### GIVEN PASSAGE ###

Generic Vector<T> Class Implementation With Use of Expression Trees

Alexandr Stefek

5.00/5 (4 votes)

Jul 21, 2014

CPOL

5 min read

19703

361

This article show another way to implement generic operators. Vector is in middle of attention.

Content

Introduction
Expression Trees
Dive Deeply into Implementation
Generic T[] Binary Operator
Time Tests
Vector<T> Class Implementation
Code Use and Limitations
Future Development
History
References

Introduction

Using generics in Vector like class implementation is neverending story. This article depictes another way for implementation.

Main problem with generic Vector implementation is that there does not exists possibility to directly implement something like

class Vector<T>
{

    public static Vector<T> operator +(Vector<T> a, Vector<T> b)
    {
        int cnt = a.Lenght;
        Vector<T> result = new Vector(new T[cnt]);
        for(int i = 0; i < cnt; i++)
            result[i] = a[i] + b[i];   
        return result;
    }
}

the compiler will throw an error at line

            result[i] = a[i] + b[i];

So if you still want to implement it you have to solve this problem and avoid by some way the line code above.

###

§ **WRITTEN EXERCISE 1**
In the article on implementing a generic Vector<T> class, which line of the operator code makes the compiler throw an error?
The article and the records are unrelated to each other.

### LISTED ENTRIES ###

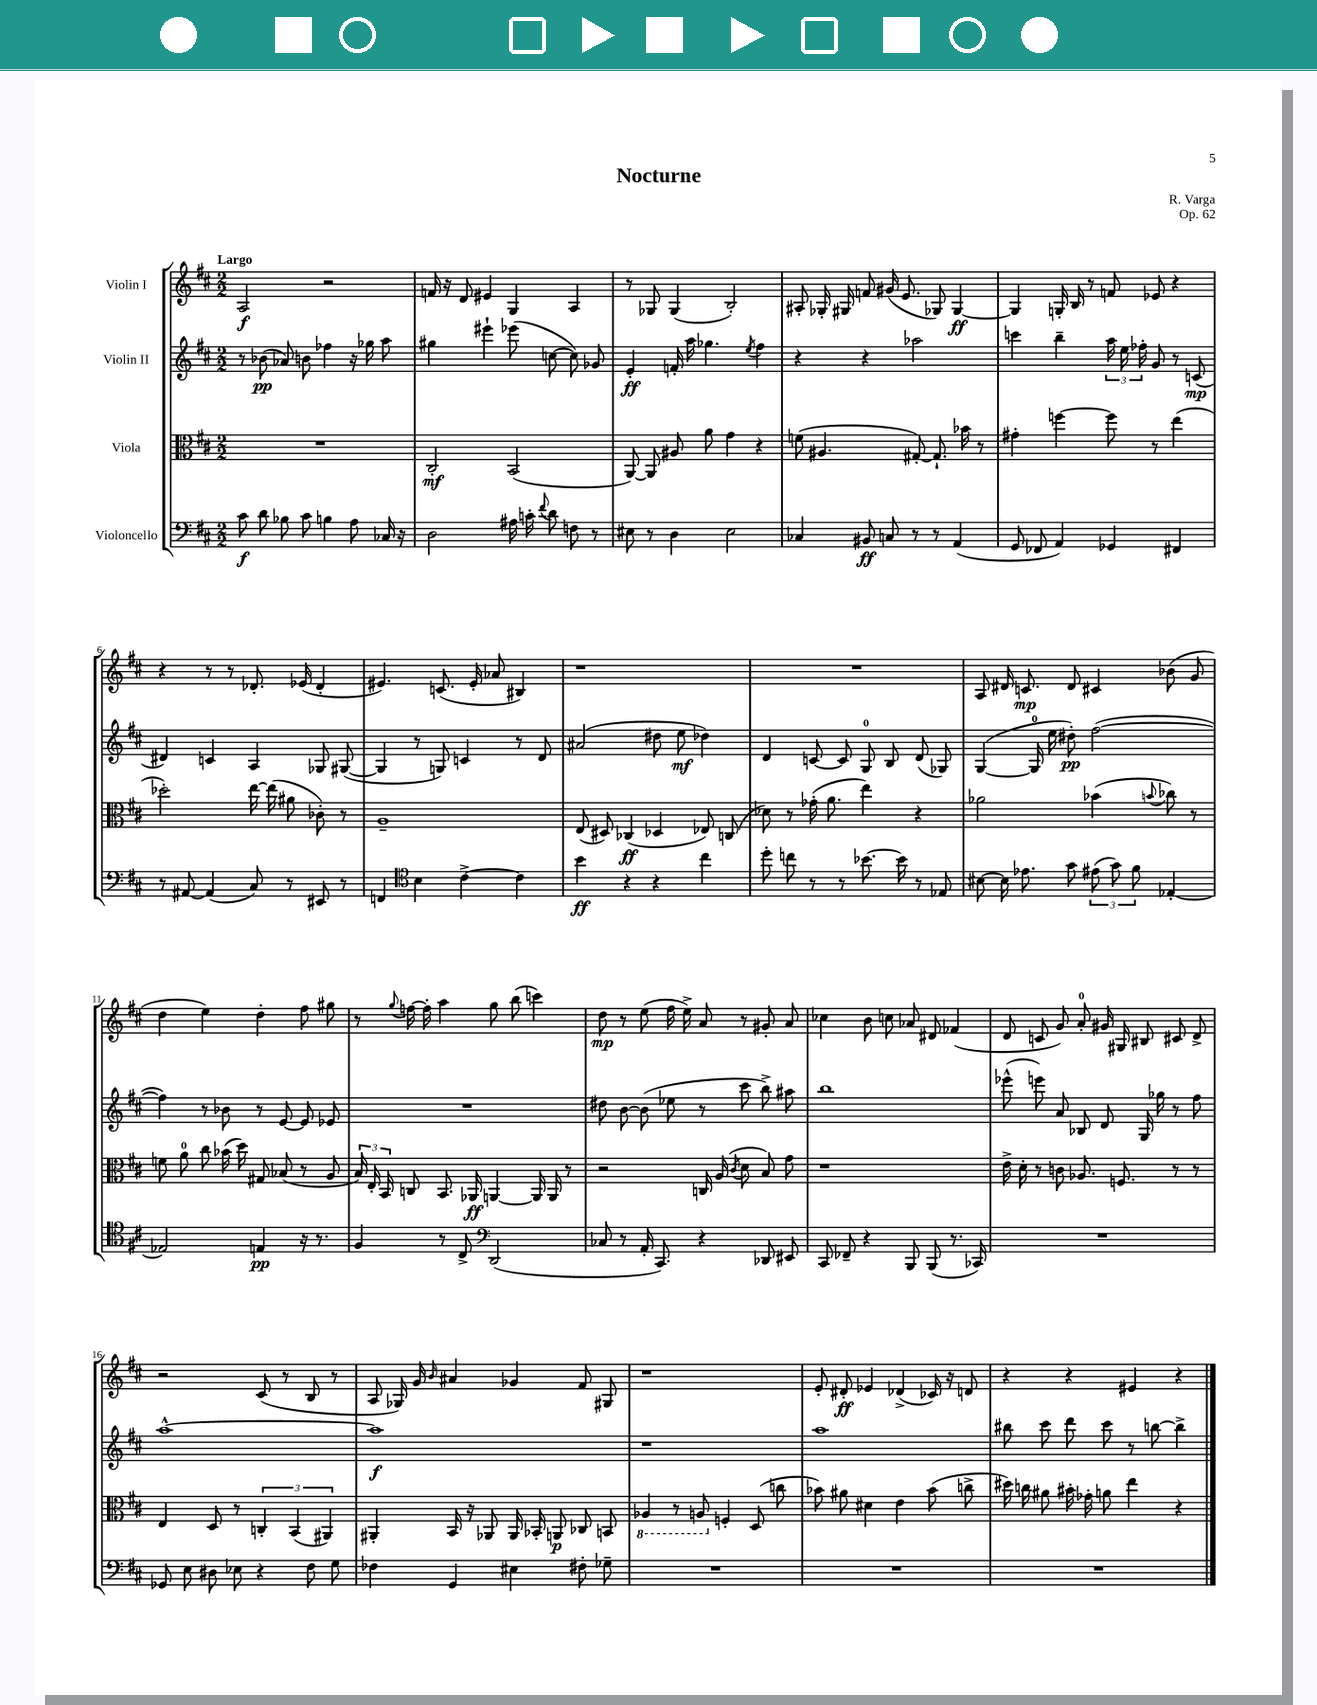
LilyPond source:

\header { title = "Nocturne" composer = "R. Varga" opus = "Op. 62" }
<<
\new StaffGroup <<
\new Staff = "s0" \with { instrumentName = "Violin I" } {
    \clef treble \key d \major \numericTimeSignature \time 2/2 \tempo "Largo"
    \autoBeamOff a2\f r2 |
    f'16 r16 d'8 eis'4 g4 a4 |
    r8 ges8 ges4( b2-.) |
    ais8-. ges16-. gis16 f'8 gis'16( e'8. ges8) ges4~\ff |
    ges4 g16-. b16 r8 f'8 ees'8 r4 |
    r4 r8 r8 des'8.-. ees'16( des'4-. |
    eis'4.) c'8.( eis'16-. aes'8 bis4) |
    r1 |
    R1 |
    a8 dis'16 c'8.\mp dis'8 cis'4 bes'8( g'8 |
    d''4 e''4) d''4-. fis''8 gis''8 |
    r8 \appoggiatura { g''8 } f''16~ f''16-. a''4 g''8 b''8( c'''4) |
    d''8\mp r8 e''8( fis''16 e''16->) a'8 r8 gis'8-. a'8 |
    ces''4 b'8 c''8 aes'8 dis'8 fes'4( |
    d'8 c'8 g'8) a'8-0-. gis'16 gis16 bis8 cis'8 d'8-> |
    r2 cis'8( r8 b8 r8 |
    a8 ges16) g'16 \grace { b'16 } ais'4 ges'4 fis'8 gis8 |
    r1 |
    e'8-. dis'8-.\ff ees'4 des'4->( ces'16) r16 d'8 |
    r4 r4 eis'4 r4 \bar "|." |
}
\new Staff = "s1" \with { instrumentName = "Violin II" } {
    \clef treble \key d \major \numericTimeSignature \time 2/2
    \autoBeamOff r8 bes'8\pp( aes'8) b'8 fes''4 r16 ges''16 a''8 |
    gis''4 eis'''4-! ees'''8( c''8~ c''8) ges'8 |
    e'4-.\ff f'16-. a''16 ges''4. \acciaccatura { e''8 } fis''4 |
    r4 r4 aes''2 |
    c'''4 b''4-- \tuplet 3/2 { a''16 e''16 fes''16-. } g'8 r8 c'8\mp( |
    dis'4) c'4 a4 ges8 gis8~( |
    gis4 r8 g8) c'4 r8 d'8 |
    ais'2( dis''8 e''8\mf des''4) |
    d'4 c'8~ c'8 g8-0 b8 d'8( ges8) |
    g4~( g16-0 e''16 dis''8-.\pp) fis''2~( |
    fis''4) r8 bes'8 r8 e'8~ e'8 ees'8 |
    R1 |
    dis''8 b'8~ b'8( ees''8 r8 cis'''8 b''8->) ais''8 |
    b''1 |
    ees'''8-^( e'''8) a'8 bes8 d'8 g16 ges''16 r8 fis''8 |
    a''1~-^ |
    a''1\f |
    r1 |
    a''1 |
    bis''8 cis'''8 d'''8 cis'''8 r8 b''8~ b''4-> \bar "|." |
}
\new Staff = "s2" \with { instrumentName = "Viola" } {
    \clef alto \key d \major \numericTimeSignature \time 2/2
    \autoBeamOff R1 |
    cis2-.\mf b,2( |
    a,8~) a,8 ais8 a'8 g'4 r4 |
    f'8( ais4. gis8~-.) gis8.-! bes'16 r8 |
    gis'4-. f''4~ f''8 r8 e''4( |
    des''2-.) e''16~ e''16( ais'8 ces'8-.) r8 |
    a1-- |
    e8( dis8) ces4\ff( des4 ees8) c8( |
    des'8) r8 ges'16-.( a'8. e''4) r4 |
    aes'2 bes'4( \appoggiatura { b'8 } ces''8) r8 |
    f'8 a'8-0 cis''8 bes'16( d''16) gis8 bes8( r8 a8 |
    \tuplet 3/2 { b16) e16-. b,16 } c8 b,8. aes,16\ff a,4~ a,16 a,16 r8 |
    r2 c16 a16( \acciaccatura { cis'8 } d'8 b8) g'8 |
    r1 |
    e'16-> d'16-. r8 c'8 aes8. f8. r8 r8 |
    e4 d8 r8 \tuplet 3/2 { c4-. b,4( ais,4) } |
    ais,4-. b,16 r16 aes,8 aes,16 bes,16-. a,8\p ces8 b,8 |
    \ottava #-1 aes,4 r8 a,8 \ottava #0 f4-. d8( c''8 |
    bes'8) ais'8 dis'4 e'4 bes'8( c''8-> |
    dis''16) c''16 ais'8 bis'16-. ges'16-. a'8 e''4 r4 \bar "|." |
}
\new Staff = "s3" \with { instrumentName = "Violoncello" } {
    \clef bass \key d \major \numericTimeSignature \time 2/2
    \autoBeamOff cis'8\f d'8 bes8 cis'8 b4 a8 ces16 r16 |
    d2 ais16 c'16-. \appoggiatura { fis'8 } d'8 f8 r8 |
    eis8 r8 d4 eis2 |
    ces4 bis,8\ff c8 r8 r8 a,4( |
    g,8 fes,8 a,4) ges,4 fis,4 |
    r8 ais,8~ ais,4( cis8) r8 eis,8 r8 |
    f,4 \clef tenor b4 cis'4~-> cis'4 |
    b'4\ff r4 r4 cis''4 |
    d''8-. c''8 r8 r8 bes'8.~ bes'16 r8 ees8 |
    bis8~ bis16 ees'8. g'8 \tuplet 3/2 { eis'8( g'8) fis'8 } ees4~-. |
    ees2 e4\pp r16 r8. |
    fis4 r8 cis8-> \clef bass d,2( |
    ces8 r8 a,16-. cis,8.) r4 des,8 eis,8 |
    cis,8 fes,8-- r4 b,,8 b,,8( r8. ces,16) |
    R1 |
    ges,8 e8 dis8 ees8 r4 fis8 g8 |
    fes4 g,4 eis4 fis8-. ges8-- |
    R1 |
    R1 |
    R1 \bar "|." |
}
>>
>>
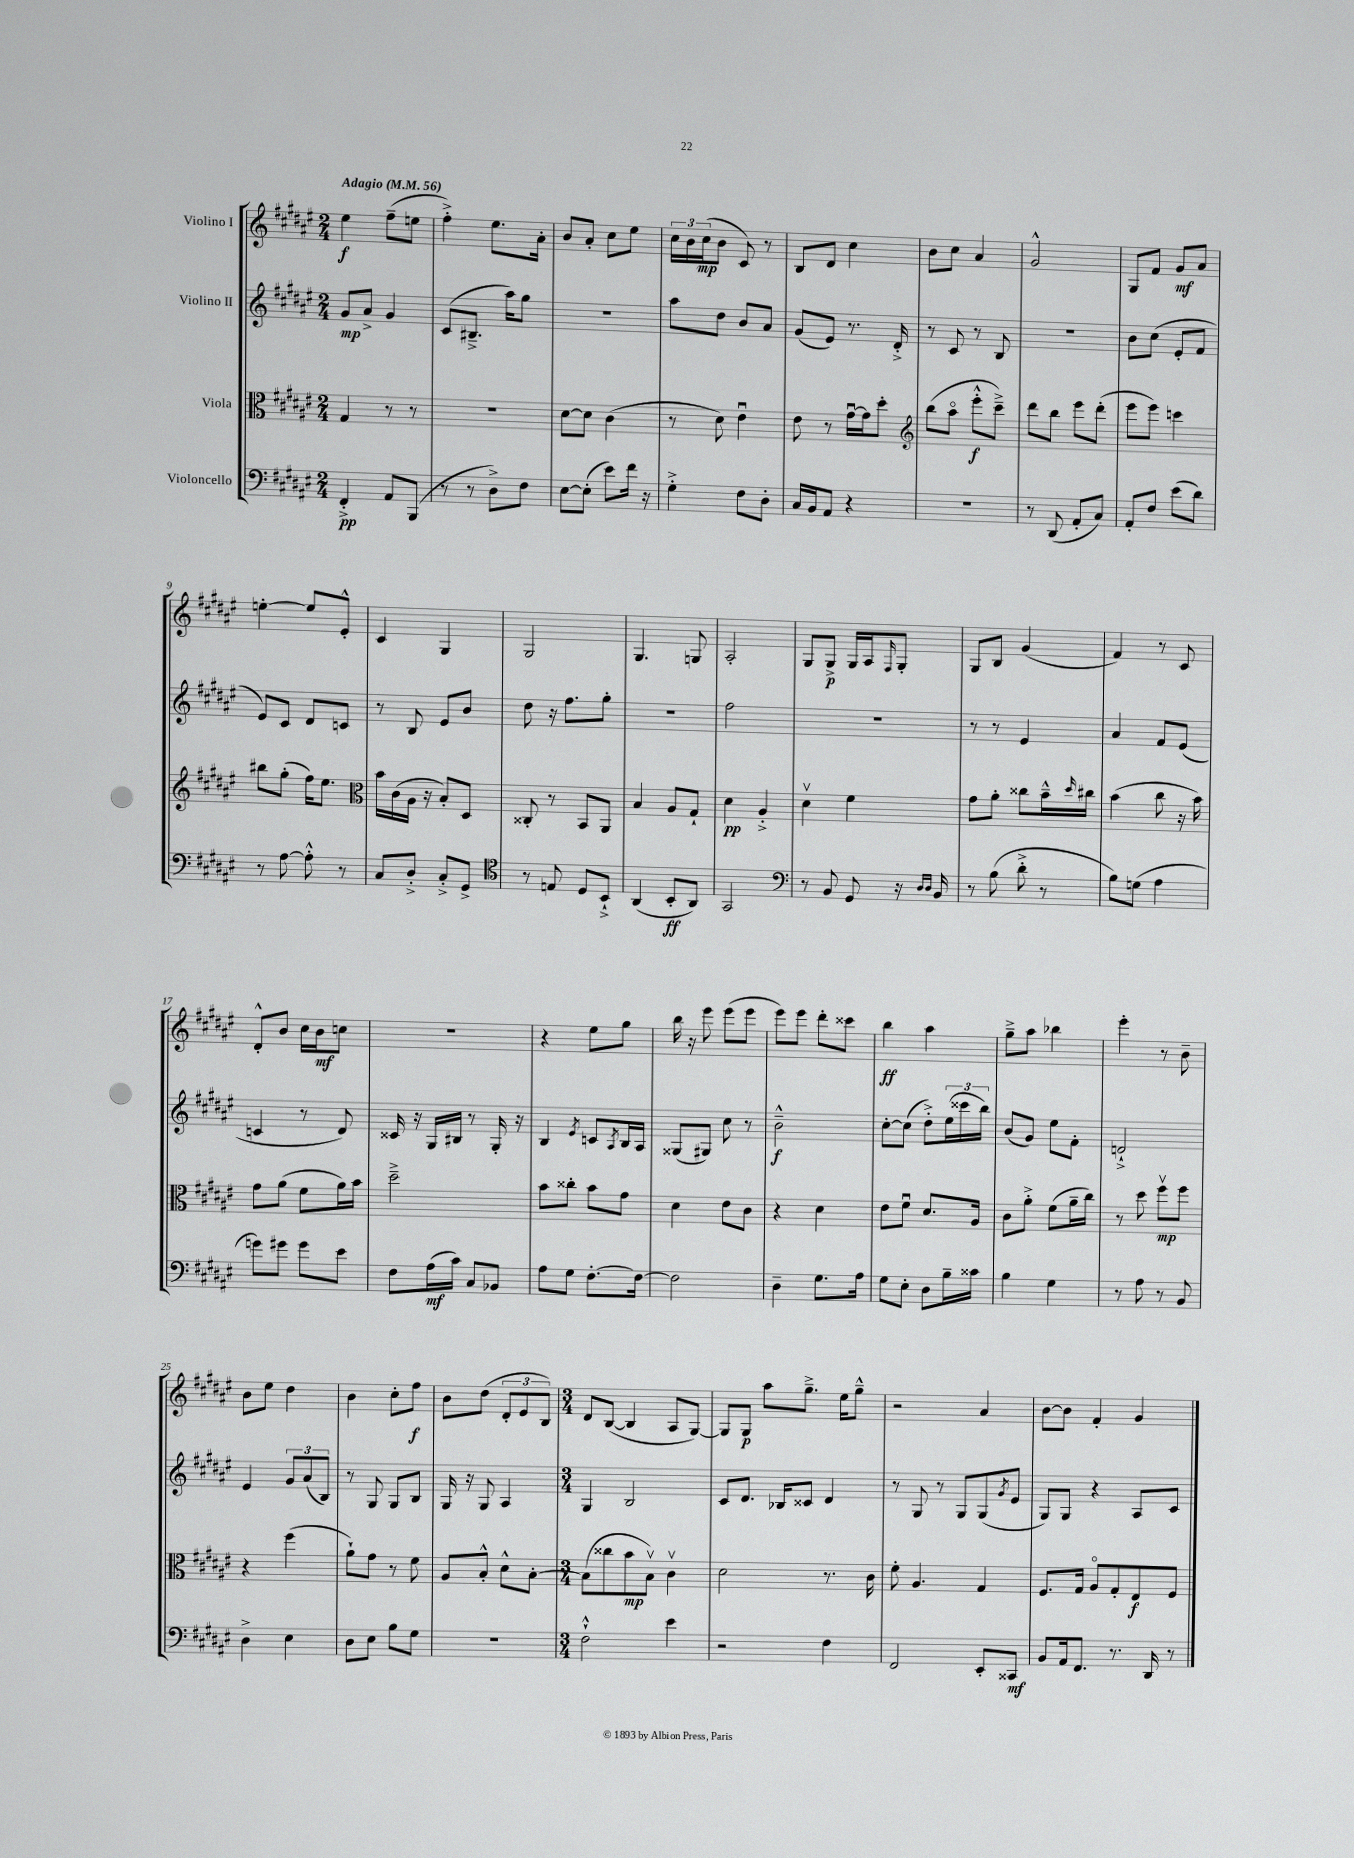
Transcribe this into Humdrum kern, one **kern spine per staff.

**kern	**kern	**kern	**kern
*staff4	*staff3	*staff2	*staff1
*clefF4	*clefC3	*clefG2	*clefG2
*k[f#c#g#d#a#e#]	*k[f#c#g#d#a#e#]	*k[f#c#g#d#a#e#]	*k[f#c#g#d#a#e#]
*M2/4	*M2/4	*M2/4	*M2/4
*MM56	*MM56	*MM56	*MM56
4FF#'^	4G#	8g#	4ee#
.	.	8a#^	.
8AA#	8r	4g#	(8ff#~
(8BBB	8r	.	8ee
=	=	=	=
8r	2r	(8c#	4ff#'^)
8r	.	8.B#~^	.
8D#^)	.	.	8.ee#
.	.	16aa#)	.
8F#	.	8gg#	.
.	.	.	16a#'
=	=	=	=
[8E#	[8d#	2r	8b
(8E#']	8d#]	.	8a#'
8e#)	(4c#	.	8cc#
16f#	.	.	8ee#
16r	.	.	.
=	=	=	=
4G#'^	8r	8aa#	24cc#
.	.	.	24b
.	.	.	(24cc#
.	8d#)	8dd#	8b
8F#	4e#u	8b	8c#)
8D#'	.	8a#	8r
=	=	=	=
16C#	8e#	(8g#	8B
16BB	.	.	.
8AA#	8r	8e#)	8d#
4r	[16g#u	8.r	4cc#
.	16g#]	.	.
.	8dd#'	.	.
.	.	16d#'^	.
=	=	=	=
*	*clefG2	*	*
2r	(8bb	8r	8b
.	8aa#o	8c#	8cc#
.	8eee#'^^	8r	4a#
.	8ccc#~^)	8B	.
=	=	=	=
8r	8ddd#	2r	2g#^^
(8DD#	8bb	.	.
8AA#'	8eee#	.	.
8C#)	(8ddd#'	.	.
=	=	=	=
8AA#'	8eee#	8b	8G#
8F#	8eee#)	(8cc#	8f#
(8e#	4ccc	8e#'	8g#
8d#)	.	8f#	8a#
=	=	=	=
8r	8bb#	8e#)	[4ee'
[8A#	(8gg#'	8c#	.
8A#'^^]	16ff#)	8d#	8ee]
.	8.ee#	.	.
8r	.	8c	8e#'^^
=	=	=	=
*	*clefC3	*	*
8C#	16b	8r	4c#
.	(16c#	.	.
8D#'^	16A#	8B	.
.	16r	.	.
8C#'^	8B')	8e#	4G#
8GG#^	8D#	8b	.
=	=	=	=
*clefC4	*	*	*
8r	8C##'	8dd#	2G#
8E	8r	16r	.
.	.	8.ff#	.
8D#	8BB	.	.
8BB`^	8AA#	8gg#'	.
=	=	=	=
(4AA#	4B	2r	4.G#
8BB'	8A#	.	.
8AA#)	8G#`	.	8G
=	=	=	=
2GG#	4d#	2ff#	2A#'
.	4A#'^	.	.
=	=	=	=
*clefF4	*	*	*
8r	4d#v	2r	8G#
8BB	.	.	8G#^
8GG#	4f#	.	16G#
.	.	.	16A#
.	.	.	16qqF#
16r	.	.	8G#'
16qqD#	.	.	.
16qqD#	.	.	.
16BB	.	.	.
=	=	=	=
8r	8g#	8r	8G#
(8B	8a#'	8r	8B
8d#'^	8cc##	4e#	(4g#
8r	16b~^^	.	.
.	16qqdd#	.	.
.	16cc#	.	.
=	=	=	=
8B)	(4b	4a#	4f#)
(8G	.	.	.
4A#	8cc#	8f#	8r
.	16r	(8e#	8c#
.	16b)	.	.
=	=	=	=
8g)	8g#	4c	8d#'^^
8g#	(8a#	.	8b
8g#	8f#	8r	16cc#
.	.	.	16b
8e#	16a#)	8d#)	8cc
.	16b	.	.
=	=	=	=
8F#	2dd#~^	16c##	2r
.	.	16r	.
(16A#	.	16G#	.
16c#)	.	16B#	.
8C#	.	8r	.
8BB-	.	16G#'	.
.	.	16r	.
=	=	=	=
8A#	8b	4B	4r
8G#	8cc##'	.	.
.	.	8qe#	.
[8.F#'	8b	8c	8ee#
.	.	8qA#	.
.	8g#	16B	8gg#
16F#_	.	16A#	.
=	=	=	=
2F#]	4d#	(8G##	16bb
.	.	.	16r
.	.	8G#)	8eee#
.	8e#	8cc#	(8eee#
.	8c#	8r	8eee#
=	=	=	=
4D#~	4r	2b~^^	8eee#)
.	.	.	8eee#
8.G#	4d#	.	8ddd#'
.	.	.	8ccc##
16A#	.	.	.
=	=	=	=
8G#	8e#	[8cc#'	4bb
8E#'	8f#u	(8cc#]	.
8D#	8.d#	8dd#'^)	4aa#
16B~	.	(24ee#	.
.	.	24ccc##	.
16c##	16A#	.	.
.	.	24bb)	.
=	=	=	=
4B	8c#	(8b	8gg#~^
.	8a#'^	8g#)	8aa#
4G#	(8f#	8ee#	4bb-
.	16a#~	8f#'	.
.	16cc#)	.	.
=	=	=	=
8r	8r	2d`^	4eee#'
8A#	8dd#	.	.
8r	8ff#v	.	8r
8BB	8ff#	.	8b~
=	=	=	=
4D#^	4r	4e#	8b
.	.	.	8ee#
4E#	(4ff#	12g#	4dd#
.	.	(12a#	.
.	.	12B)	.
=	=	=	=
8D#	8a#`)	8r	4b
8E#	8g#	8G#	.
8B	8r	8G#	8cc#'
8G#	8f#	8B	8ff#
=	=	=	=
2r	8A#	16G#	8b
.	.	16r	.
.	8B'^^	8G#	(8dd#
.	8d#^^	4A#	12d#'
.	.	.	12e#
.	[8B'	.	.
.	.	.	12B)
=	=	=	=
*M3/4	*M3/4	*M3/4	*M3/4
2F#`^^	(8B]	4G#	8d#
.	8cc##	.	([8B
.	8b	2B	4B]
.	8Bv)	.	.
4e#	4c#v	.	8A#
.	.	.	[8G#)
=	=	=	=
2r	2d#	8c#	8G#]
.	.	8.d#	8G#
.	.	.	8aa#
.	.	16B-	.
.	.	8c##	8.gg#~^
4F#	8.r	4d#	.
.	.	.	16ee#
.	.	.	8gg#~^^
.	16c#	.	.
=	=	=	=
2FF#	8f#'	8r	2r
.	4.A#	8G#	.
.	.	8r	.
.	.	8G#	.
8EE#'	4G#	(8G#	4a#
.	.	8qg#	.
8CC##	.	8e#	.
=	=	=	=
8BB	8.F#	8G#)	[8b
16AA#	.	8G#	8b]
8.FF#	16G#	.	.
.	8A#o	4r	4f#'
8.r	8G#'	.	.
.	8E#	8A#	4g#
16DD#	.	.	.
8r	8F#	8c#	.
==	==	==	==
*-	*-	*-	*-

###

§ **WRITTEN EXERCISE 2**
Extract every line of the records that contains the string "bass".

§ **FINAL ANSWER 1**
result[i] = a[i] + b[i];

§ **FINAL ANSWER 2**
    \clef bass \key d \major \numericTimeSignature \time 2/2
    fis4 r8 cis8-> \clef bass d,2( |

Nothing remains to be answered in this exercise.